Exercise aim: Begin your copy at the line with "index tip: (289, 222)" in the records below and end it at the line with "index dip: (69, 146)", restating each line word for word; omit the pictures.

Records supplied:
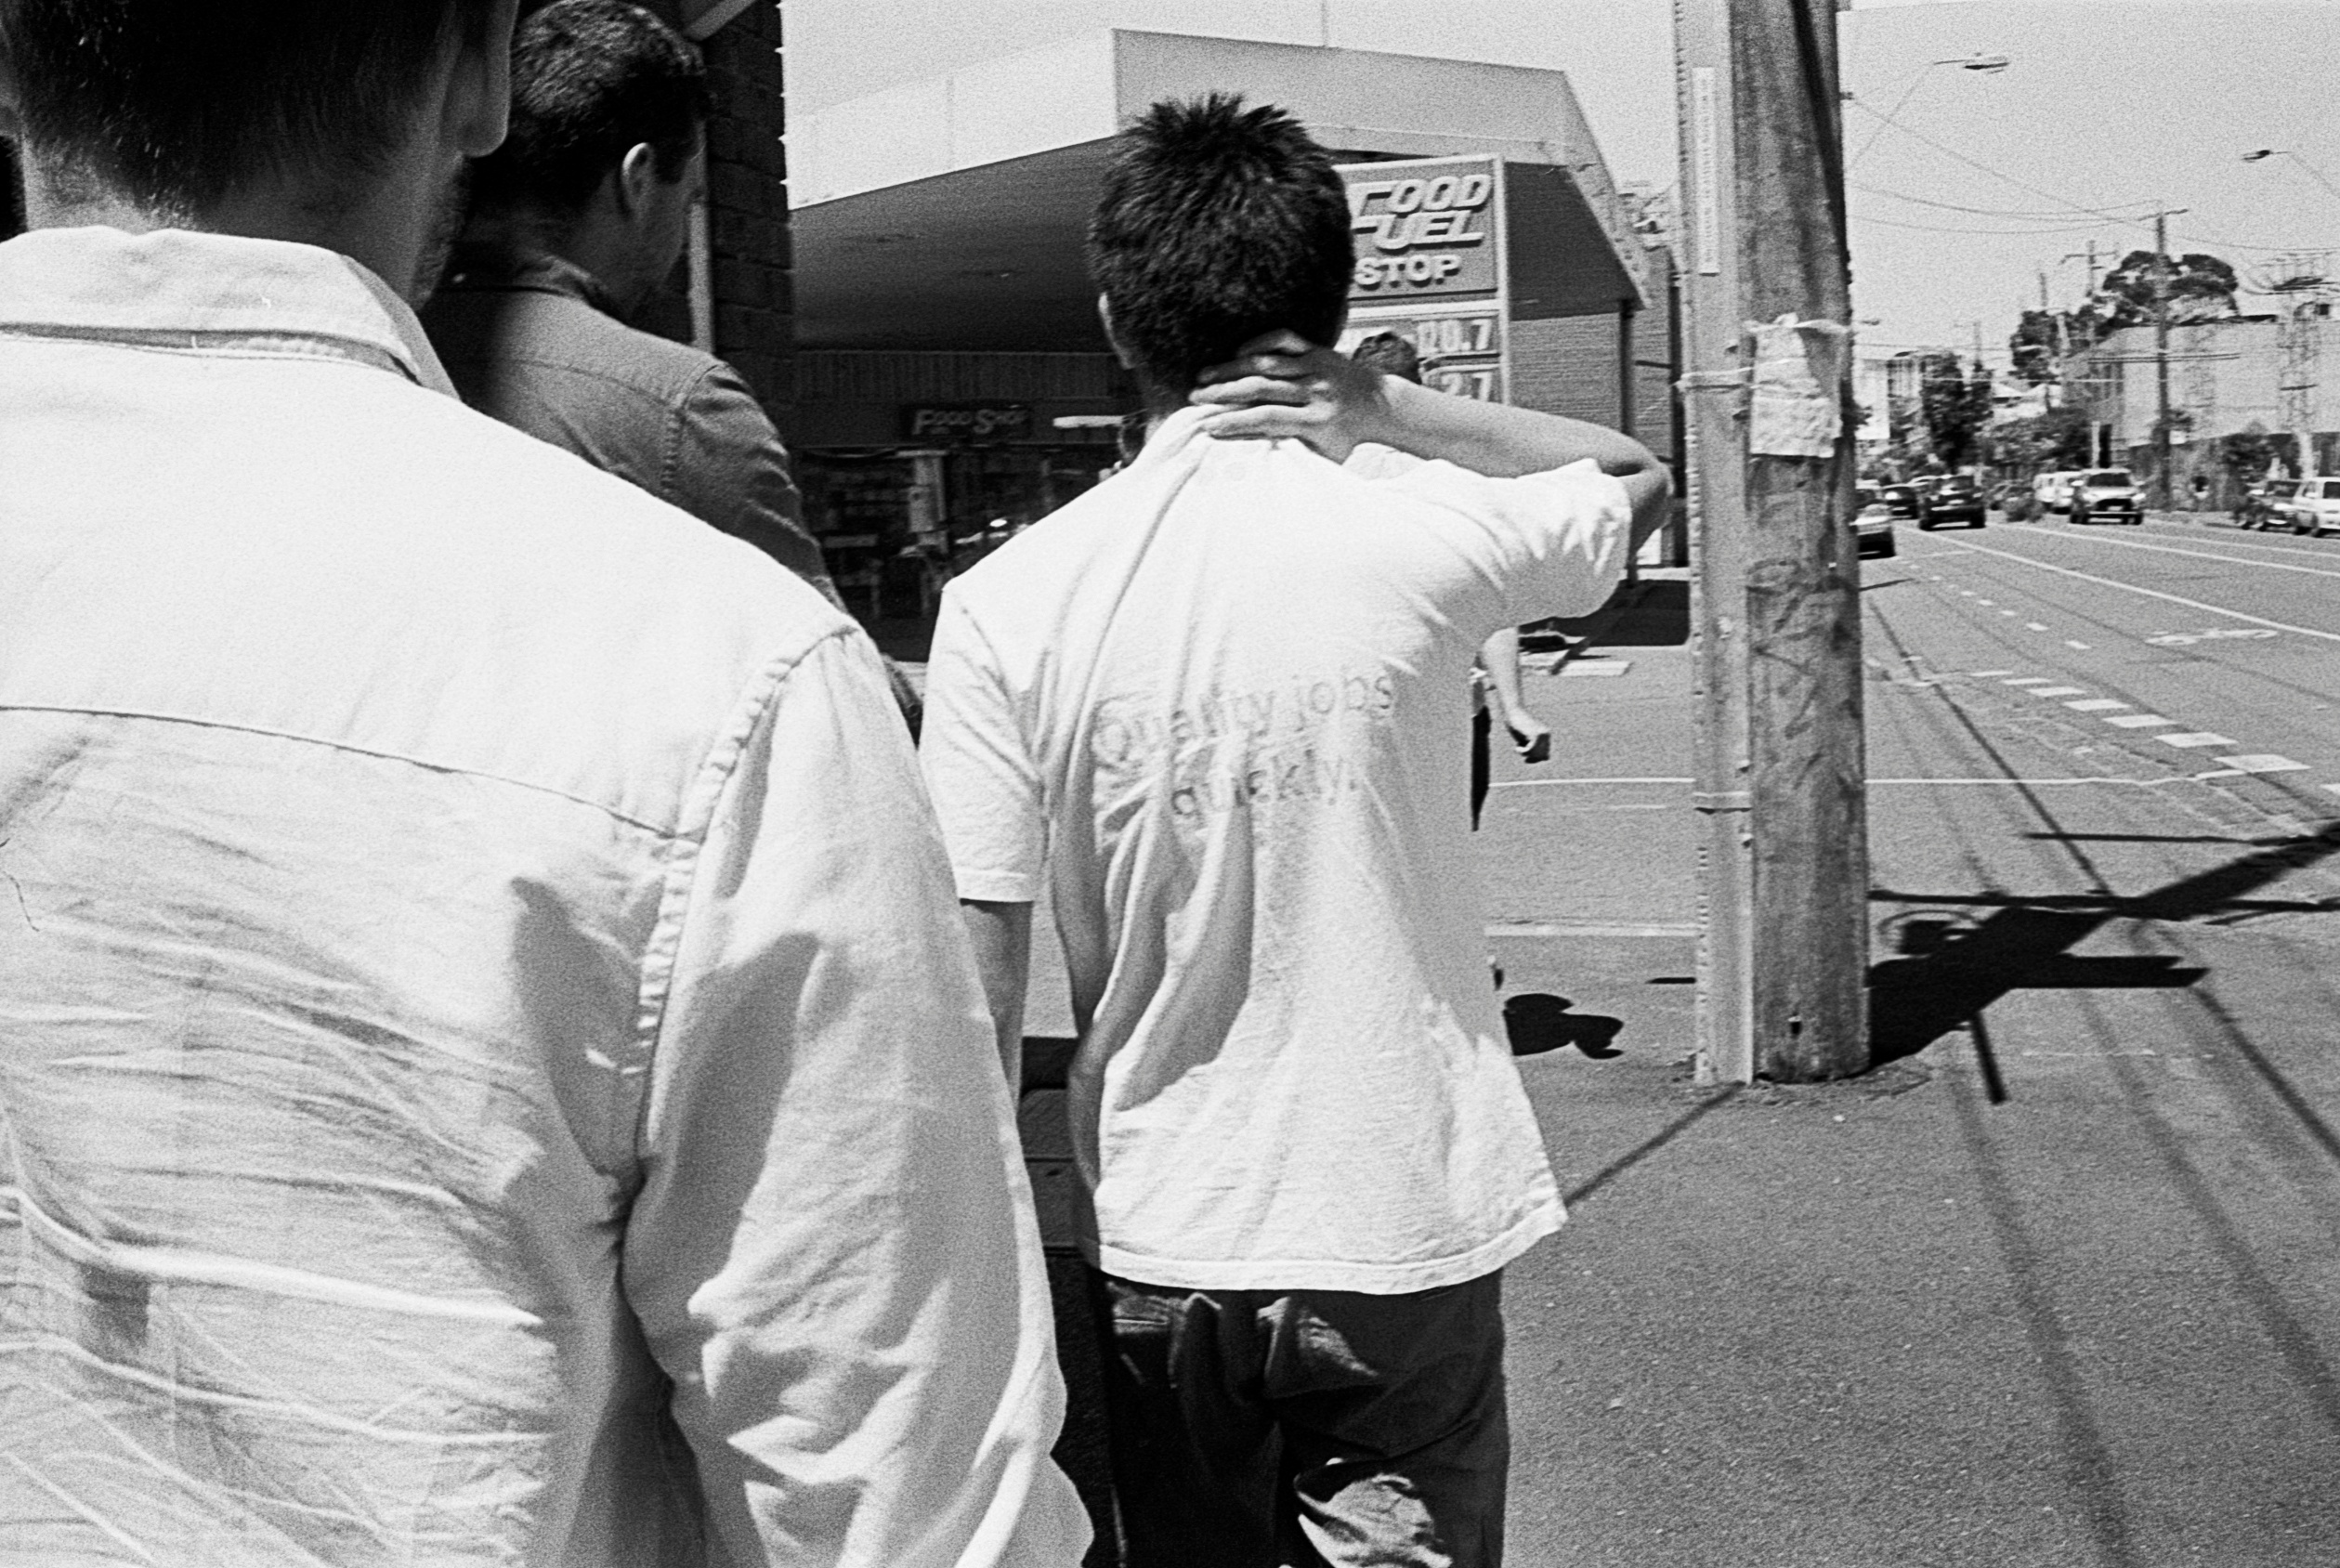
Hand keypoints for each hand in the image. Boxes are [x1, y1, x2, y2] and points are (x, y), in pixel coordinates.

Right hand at [1187, 330, 1399, 461]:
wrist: (1379, 405)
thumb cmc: (1345, 438)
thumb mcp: (1324, 457)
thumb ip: (1293, 455)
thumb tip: (1256, 464)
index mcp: (1315, 421)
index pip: (1267, 419)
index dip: (1236, 422)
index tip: (1209, 426)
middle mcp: (1315, 391)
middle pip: (1261, 388)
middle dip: (1223, 393)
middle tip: (1195, 398)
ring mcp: (1316, 366)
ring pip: (1266, 363)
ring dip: (1231, 368)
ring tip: (1203, 376)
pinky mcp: (1317, 349)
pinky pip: (1283, 338)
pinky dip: (1258, 343)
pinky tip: (1237, 353)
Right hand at [1507, 715, 1551, 764]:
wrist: (1513, 711)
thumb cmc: (1516, 724)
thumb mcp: (1525, 738)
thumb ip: (1533, 747)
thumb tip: (1545, 758)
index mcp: (1546, 736)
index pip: (1545, 756)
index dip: (1535, 759)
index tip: (1525, 754)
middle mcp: (1546, 735)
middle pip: (1542, 757)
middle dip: (1531, 757)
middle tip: (1521, 750)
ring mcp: (1541, 735)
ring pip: (1537, 755)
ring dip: (1526, 754)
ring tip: (1519, 747)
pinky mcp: (1534, 735)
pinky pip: (1530, 751)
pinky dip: (1522, 751)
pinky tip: (1517, 746)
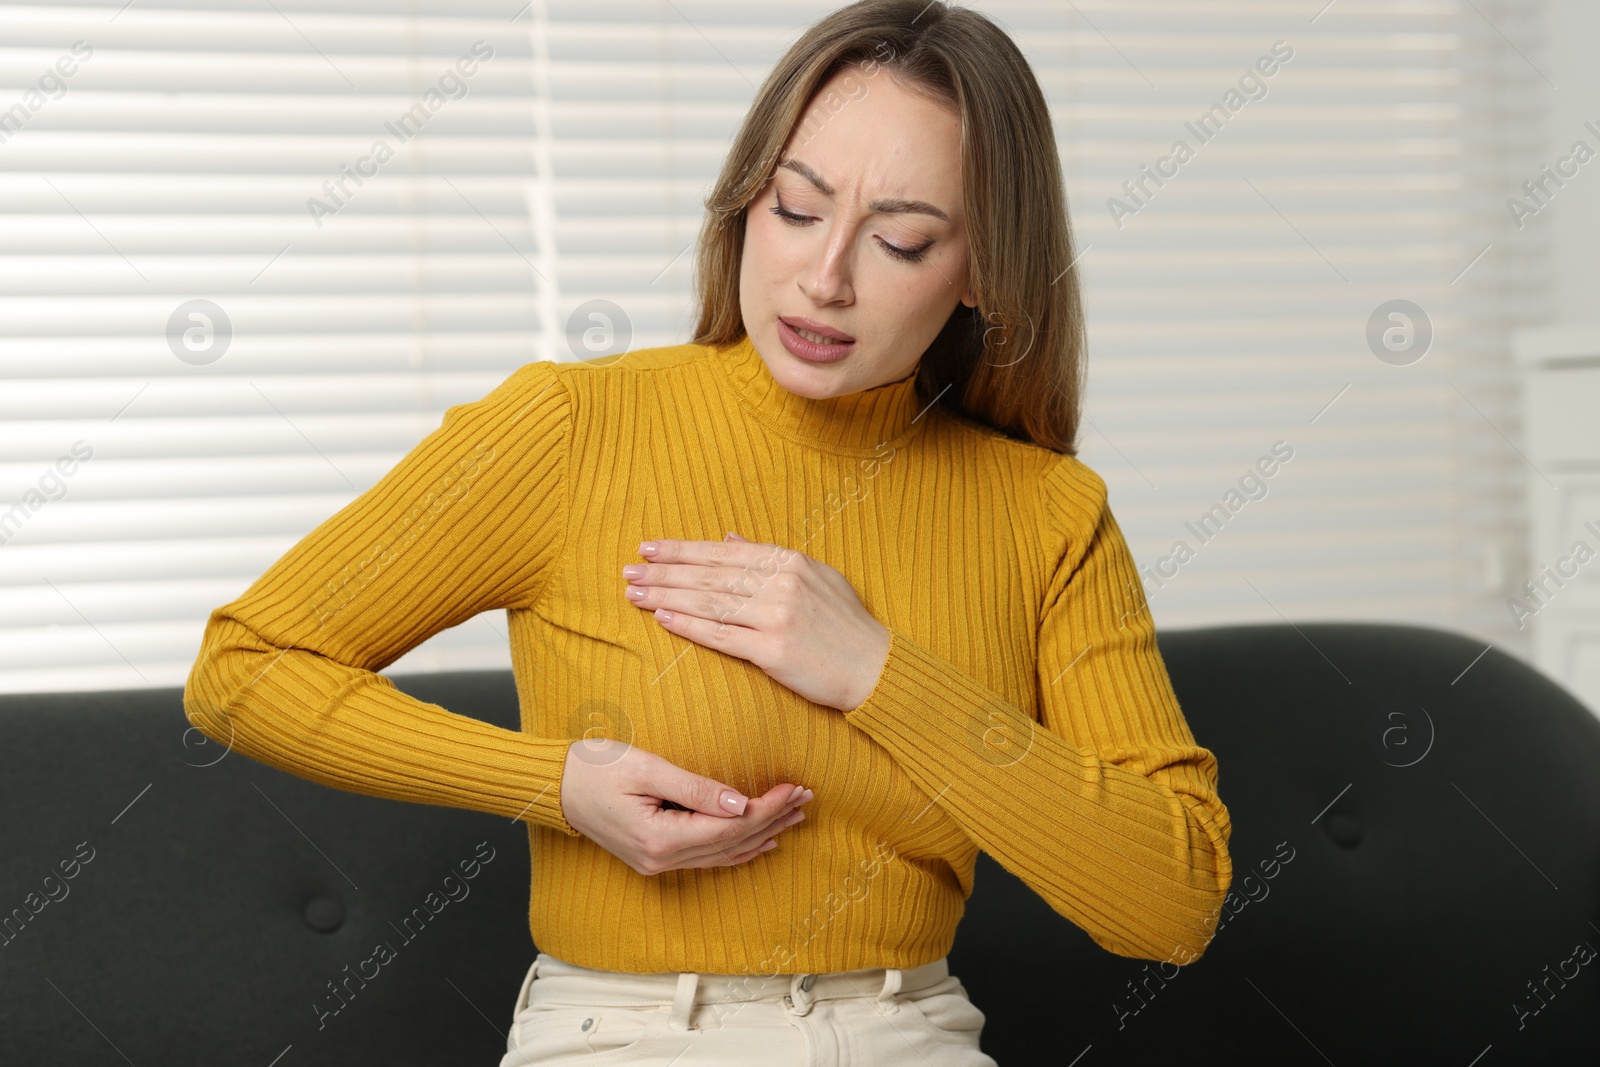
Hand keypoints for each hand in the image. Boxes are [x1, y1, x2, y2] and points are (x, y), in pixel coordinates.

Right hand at [559, 739, 812, 875]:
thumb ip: (694, 787)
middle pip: (732, 842)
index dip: (767, 807)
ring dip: (762, 833)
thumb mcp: (646, 768)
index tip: (793, 786)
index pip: (730, 826)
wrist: (554, 786)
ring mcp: (658, 863)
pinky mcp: (655, 857)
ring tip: (795, 815)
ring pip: (724, 853)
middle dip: (773, 818)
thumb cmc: (594, 768)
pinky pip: (707, 858)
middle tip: (806, 796)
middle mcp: (662, 859)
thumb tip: (739, 803)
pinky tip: (763, 842)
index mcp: (660, 838)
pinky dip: (738, 848)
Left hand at [621, 532, 890, 711]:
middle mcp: (781, 583)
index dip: (682, 550)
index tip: (649, 549)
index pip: (723, 552)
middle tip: (629, 571)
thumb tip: (729, 537)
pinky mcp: (774, 650)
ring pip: (709, 602)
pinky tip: (663, 619)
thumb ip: (770, 557)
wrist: (874, 668)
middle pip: (709, 575)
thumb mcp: (815, 577)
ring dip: (667, 596)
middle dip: (664, 572)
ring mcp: (777, 616)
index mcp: (789, 561)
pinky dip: (689, 625)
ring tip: (635, 593)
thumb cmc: (846, 625)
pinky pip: (721, 635)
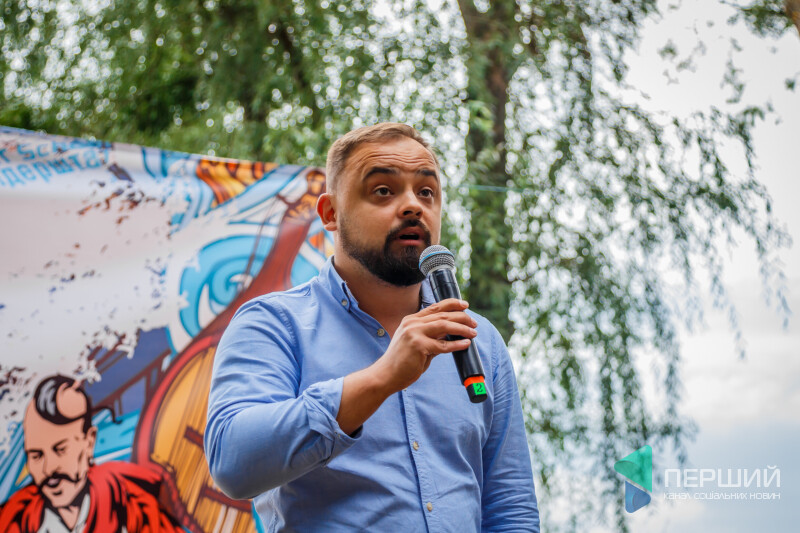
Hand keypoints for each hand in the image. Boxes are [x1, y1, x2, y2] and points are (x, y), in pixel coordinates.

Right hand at [336, 298, 476, 434]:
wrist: (386, 375)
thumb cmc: (402, 361)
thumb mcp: (416, 343)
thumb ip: (431, 336)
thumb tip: (451, 332)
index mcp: (411, 320)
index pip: (435, 307)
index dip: (452, 304)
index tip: (464, 305)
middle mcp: (412, 323)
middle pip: (443, 315)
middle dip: (462, 317)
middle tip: (474, 323)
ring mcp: (414, 333)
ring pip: (445, 325)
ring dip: (462, 328)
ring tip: (473, 332)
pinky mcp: (418, 346)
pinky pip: (443, 345)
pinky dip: (457, 344)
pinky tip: (466, 344)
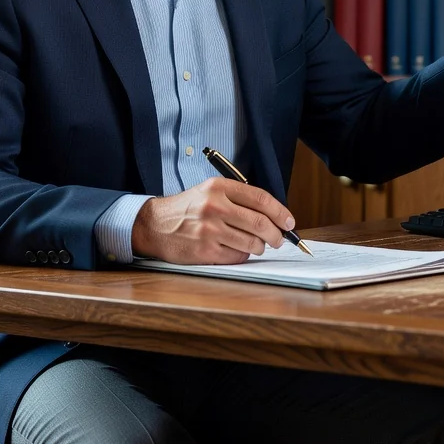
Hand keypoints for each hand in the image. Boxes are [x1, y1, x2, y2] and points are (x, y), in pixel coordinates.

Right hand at [131, 178, 295, 263]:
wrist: (154, 225)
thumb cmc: (187, 209)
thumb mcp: (210, 191)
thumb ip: (239, 199)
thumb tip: (273, 215)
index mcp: (219, 187)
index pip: (260, 199)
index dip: (280, 212)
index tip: (289, 222)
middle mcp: (215, 206)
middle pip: (260, 223)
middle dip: (276, 234)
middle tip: (280, 239)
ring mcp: (209, 230)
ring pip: (252, 243)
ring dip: (260, 247)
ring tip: (258, 245)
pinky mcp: (205, 251)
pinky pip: (237, 256)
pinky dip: (243, 255)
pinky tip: (237, 250)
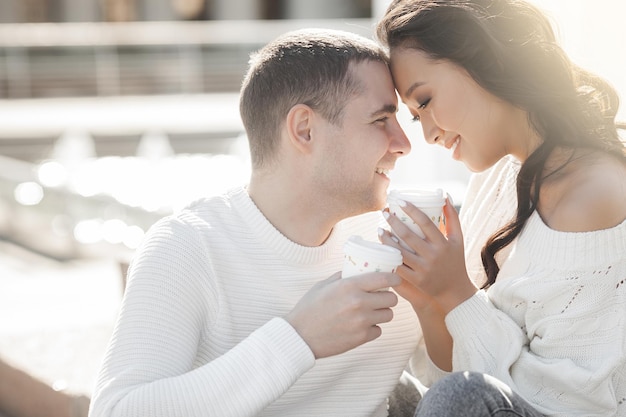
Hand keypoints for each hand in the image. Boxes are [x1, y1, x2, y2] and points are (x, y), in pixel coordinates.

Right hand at [286, 271, 400, 358]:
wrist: (300, 336)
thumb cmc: (309, 308)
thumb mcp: (323, 285)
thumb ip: (342, 277)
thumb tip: (357, 269)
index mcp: (350, 286)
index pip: (384, 279)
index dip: (394, 279)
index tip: (396, 280)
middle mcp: (359, 302)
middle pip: (391, 299)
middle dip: (388, 298)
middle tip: (380, 298)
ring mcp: (362, 321)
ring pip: (388, 315)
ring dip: (382, 313)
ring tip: (371, 312)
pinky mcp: (361, 338)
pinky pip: (378, 330)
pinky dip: (372, 328)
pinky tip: (361, 326)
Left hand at [381, 197, 476, 312]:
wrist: (455, 291)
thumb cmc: (455, 260)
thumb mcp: (458, 239)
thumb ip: (452, 218)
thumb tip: (445, 196)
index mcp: (443, 243)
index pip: (425, 222)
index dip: (412, 210)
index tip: (400, 202)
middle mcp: (433, 256)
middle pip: (409, 236)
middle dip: (394, 222)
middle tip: (384, 213)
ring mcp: (424, 269)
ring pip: (400, 252)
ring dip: (387, 240)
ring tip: (379, 229)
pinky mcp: (416, 280)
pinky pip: (399, 267)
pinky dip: (389, 257)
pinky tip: (382, 249)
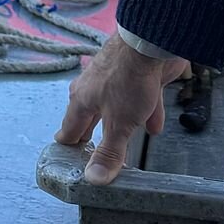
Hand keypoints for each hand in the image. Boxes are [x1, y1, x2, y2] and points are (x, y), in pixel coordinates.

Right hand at [55, 32, 189, 183]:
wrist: (148, 44)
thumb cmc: (126, 82)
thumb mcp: (119, 124)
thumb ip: (109, 152)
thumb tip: (93, 179)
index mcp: (81, 101)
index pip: (69, 129)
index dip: (69, 146)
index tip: (68, 161)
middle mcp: (92, 89)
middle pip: (90, 117)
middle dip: (92, 134)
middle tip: (92, 151)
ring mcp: (112, 80)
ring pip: (113, 107)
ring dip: (119, 124)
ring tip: (125, 141)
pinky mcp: (134, 75)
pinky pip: (136, 99)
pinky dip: (143, 113)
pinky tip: (154, 125)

Exercise result:
index tip: (289, 222)
middle mcp: (215, 206)
middle pip: (260, 223)
middle dip: (276, 234)
middle tip: (280, 239)
ring mcp: (209, 230)
ring pip: (252, 243)
ring dip: (260, 247)
ring tip: (258, 245)
pinky mcp: (205, 251)
pinky pip: (237, 256)
pinky dip: (243, 255)
pinky tip: (237, 250)
Hand keypoints for each hand in the image. Boxes are [x1, y1, x2, y2] and points are (x, y), in pixel coordinates.

Right hand at [286, 271, 400, 358]:
wrist: (300, 336)
thumb cmc: (309, 308)
thumb mcp: (323, 285)
thumb ip: (342, 277)
thumb tip: (357, 269)
index mcp: (350, 286)
index pip: (384, 279)
index dip: (394, 279)
index tip: (396, 280)
middle mcp: (359, 302)
middle pip: (391, 299)
middle dip: (388, 298)
middle tip: (380, 298)
ring mcp: (362, 321)
ring pip: (388, 315)
ring dip: (382, 313)
ring tip: (371, 312)
pinky mcp: (361, 338)
pinky pip: (378, 330)
pinky dip: (372, 328)
pinky tip: (361, 326)
Left hand at [381, 197, 476, 312]:
wrist: (455, 291)
thumb cmc: (455, 260)
thumb mcp: (458, 239)
thumb ip: (452, 218)
thumb tip: (445, 196)
index mcp: (443, 243)
index pip: (425, 222)
index dip: (412, 210)
index tip: (400, 202)
middle mcp: (433, 256)
middle pip: (409, 236)
middle dip: (394, 222)
middle tip: (384, 213)
ring mcp: (424, 269)
ring pip: (400, 252)
ring dip: (387, 240)
ring tip: (379, 229)
pinky mcp: (416, 280)
pinky pip: (399, 267)
pinky dip: (389, 257)
pinky tip: (382, 249)
Hand keypoints for each hand in the image. Boxes are [x1, y1, x2, y2] and points are (x, y), in pixel coordinates.

Right hand at [55, 32, 189, 183]:
wrist: (148, 44)
thumb cmc: (126, 82)
thumb mcp: (119, 124)
thumb ip: (109, 152)
thumb tip: (93, 179)
index mcp: (81, 101)
index pip: (69, 129)
index dip: (69, 146)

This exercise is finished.